** begin Reading passage **

File Integrity Verification

sakv4y · April 2, 2019, 7:28am

This feature request arose from this thread:

The idea is that the user has the option to manually trigger a checksum based file verification process, in case the user suspects anything went wrong with the local data.

After pressing the new “Verify all files” button in the UI, Syncthing would:

warn the user that any changes to files during that process my be lost
hash every file and check it against the checksum in the index
re-download all files where there is a checksum mismatch

Read-only nodes could execute this function periodically via an api call in a cron job. This would also then report broken and fixed files. This could also mitigate bit rot on primitive filesystems.

Issue #1315 on Github already discusses this and the idea was dismissed with the main points made:

(A) This is something the filesystem should handle.
(B) There is no way to detect if changes were made by the user and therefore should be synced, or if the data should be corrected.

Also, Audrius Butkevicius’ comment from the thread where this came up:

I don’t think verify feature makes sense. If the file changed we’d know (mtime and size changes), if it hasn’t changed, what’s the point of verifying? What are we trying to catch here? Bad drives? That’s not really syncthing’s problem.

I would like to comment about the two points made on Github, as well as Adrius’ comment.

First, the easy one:
(B) Because this would be a manual feature, the user has to trigger it and can be reminded to not change any files during the process.

Now the tricky one:
(A) Yes, you are right. Theoretically, the filesystem is responsible for the integrity of the files. There are really great filesystems out there that can totally handle all these problems.

But lets look at this from a practical perspective for a moment. For most users, Syncthing is a kind of DIY thing. They don’t trust cloud providers with their proprietary software to push all their data to some cloud. Or tech savvy people that use Syncthing for personal home network. Or just office colleagues that want to sync data.

All of these people have no idea about all these fancy filesystems that would solve integrity problems. They are way to complex and time consuming to set up and maintain.

My hypothesis is, that the majority of Syncthing users do not use self-healing file systems, and therefore the argument “that this is the filesystems job” does not hold true practically.

I’d like suggest that the maintainers evaluate this a feature carefully and give it consideration. I urge you to decide what is best for the project and listen to the community - and that may also mean to deny this feature request. I am not trying to push you into this. I am just contributing an idea.

** end Reading passage **
** begin Extracted material **

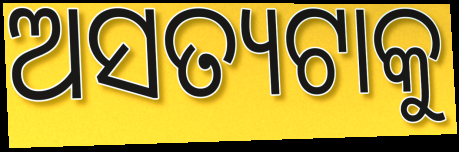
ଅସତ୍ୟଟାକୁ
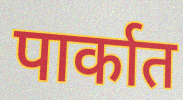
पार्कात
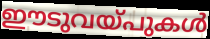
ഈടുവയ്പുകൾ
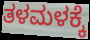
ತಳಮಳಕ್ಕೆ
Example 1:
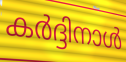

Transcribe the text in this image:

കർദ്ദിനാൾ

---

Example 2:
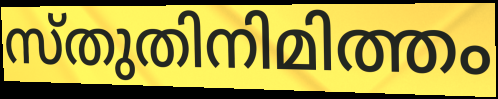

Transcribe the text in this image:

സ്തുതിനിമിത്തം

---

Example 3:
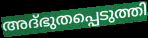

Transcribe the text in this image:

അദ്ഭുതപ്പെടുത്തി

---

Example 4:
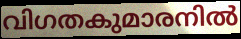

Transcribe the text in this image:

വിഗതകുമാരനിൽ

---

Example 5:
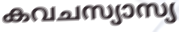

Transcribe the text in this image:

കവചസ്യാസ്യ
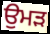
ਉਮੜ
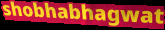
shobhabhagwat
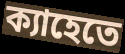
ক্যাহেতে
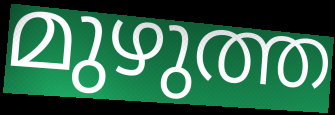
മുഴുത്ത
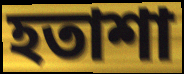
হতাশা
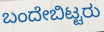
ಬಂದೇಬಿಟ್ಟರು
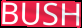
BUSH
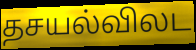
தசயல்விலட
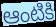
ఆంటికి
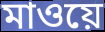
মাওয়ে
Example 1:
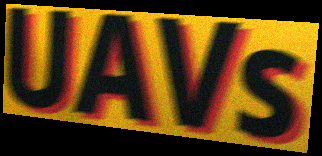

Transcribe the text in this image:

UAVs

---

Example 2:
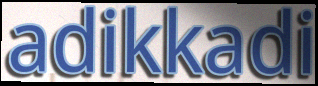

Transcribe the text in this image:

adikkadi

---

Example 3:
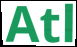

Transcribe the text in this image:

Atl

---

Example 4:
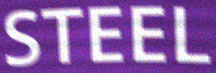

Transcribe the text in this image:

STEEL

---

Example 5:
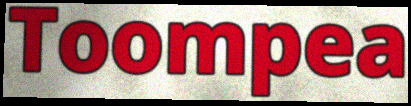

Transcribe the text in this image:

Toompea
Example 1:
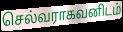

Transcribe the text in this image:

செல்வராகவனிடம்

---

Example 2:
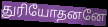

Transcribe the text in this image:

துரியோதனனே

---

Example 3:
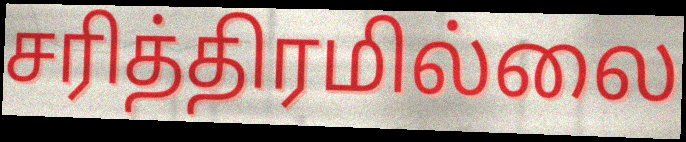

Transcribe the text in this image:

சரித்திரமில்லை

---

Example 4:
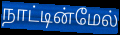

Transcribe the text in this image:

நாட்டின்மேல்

** end Extracted material **

[Stated exercise 1] According to the file verification post, which GitHub issue already discusses this feature?
[Stated exercise 2] Copy the part of the file verification post between "Now the tricky" and "to sync data.", inclusive.

[Finished answer 1] Issue #1315

[Finished answer 2]
Now the tricky one:
(A) Yes, you are right. Theoretically, the filesystem is responsible for the integrity of the files. There are really great filesystems out there that can totally handle all these problems.

But lets look at this from a practical perspective for a moment. For most users, Syncthing is a kind of DIY thing. They don’t trust cloud providers with their proprietary software to push all their data to some cloud. Or tech savvy people that use Syncthing for personal home network. Or just office colleagues that want to sync data.